Apart from another, briefer bout of cramp I ran the rest of the way. During this section I pretty much left my body although I could still vividly feel everything that was happening to it. And I thought a lot about stuff, about what it was we were all doing here, the strange public sacrifice of it, how important it was to everyone, and how seriously we were all taking it. I thought about how people run for profound personal reasons, for their dead parents and friends, for cancer, for big things. I thought about the poverty and disease and stress of the street kids in Lusaka, and the genuine good will of the people trying to help them. And all the stuff that people care about enough to suffer, publicly and spectacularly in this weird ritual. And I thought about the whole notion of trying to do something to be proud of in a rich country in a messed up world. In an unexpected turn of thought at one point I took ownership of the pain, which by this time had caught up with my thigh muscles and spread through the rest of my body. I thought, "it's taken 6 months training and 25 miles running to feel this shit, it belongs to me, I have earned it." Still not sure what I meant by that. The last stretch down the Strand, although much more painful physically than the earlier stretch going out on the same road, was a lot less emotionally damaging, and I really appreciated the encouragement from the crowd which I had previously found just annoying for some reason.
And then suddenly it was over, and I found something in my legs, not a sprint exactly but something to finish with at least, and people were giving me stuff, a medal, a T-shirt, a milk-shake, a shiny blanket, and actually I didn't feel that bad.

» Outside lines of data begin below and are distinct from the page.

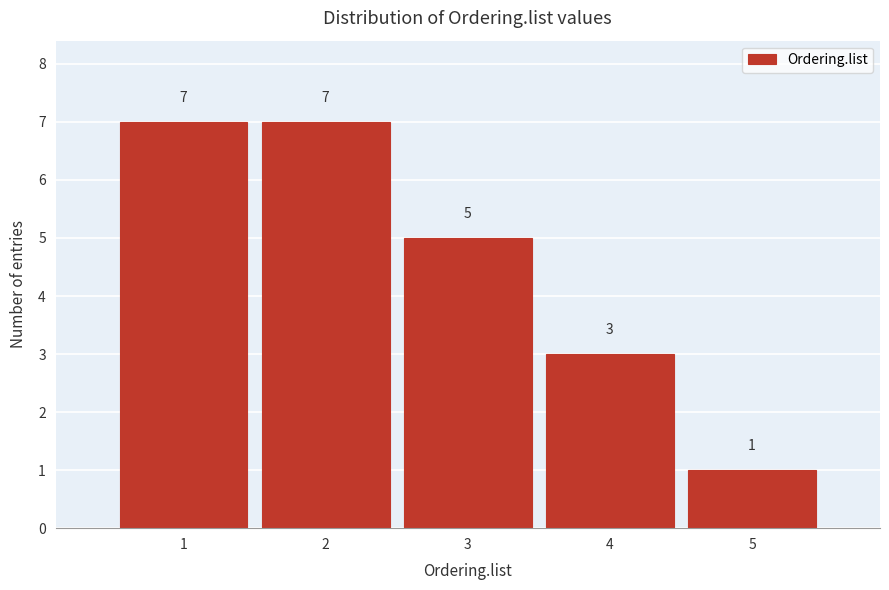

Reading left to right, transcribe this chart: for each bar, give the range it covers on the x-axis and its height.

0.5 to 1.5: 7
1.5 to 2.5: 7
2.5 to 3.5: 5
3.5 to 4.5: 3
4.5 to 5.5: 1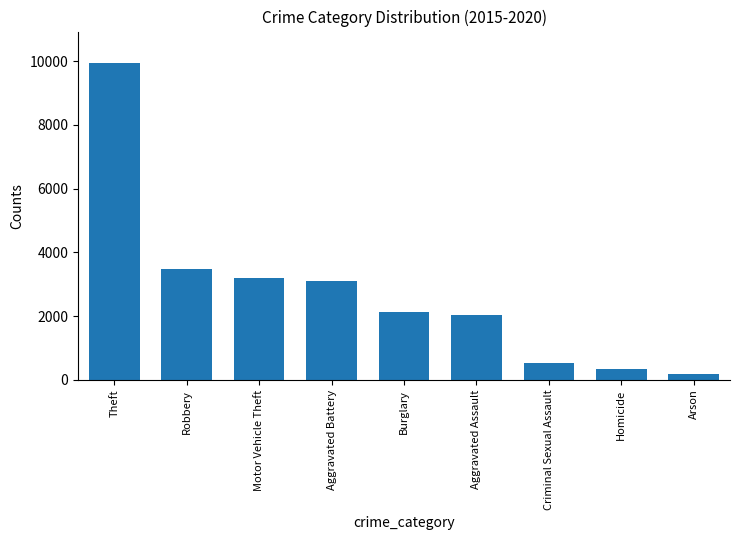

Where is the data nearest to the value 5064?

Robbery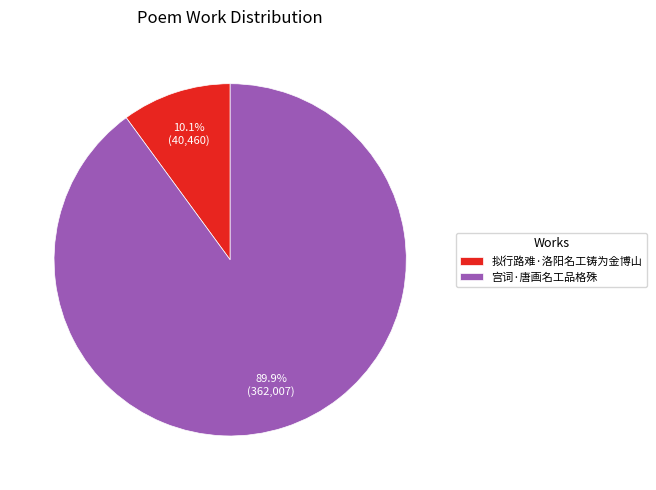

What is the total percentage of 宫词·唐画名工品格殊 and 拟行路难·洛阳名工铸为金博山?

100.0%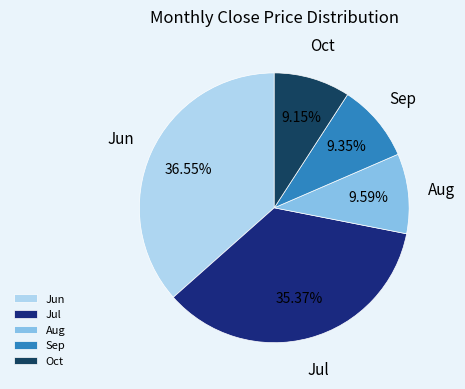

Is the sum of Jul and Sep greater than half?

No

A short while later I found myself on a street in the centre of town waiting for Ellen, my wife, to pick me up, and I realised that it was a street that I must have run down at some point a couple of hours earlier but I had absolutely no memory of doing so. Bits of the day were already fading like a dream.
Obviously it took a while to get over, and nearly two weeks later I can feel some damage to my left knee that probably won't get totally better, along with a slight confusion over the lack of a long term physical goal, having got used to having one to focus on for so long, but I do feel proud of myself for finishing the thing, and proud of everyone else too. We tend to attribute nobility to ourselves a little too easily in a society where the poorest amongst us are still in the top 20% of the richest people in the world. We can afford to expend energy in non-essential ways. We can afford our temporary martyrdom, but we mean well a lot of the time.
And I also felt the need to write this down and put it to bed. I won't be running that distance again, but I don't think I am done with painful physical challenges, they are a lot of fun and I think there are definitely ways in which the suffering makes some kind of sense.